(Updates prices, adds comment and details)
Oct 16 (Reuters) – Copper prices rose on Friday as hopes of strong demand in top metals consumer China and risks of supply disruptions outweighed concerns that a resurgence in COVID-19 cases in Europe may weaken the global economic recovery momentum.
Three-month copper on the London Metal Exchange was up 0.2% at $6,764 a tonne by 0326, extending gains to a third session.

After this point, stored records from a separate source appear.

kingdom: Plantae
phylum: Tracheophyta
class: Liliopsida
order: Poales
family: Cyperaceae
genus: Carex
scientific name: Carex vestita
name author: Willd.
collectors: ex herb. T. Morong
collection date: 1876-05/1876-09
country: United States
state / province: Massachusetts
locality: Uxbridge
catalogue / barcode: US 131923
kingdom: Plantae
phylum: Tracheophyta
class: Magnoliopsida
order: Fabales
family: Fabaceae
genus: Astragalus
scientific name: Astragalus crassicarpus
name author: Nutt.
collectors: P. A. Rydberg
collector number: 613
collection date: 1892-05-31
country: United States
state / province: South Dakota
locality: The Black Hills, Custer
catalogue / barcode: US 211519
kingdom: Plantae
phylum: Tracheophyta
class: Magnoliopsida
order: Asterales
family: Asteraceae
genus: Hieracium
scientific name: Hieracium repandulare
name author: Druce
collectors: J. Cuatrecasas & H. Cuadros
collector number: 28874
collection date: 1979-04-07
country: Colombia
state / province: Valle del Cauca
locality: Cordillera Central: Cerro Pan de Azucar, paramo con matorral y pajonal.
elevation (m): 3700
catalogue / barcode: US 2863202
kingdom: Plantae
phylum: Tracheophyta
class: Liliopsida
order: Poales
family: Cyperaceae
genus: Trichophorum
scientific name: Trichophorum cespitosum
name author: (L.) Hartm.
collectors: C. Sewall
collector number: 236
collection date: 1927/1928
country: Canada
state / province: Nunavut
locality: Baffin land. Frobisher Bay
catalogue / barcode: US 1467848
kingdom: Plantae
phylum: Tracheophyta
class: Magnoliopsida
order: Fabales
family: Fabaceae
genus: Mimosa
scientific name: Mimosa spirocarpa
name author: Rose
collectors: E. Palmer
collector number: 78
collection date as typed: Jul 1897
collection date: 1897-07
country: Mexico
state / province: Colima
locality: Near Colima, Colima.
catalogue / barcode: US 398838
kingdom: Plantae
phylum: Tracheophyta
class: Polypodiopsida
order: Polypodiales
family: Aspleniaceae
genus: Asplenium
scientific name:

The most-traded November copper contract on the Shanghai Futures Exchange climbed 0.6% to 51,550 yuan ($7,667.71) a tonne.
Most other base metals also rose.
“Industrial metals look set to shine despite the economic gloom,” commodity strategists at ANZ said in a note. “Ample Chinese fiscal measures provided a much-needed boost to the sector (while) supply-side issues are tightening the market balance.”
They added that copper has benefitted mostly from pandemic-related mine disruptions in Chile and Peru.
“While the resurgence of cases is still a risk for supply, resurfacing labour strike risks in Chile will be another headwind for supply recovery,” ANZ strategists said.
* Chilean copper miner Codelco said it was producing at full capacity and aims to meet 2020 output targets.
* Aurubis, Europe’s biggest copper smelter, will offer unchanged 2021 copper premiums to its customers of $96 per tonne above LME prices.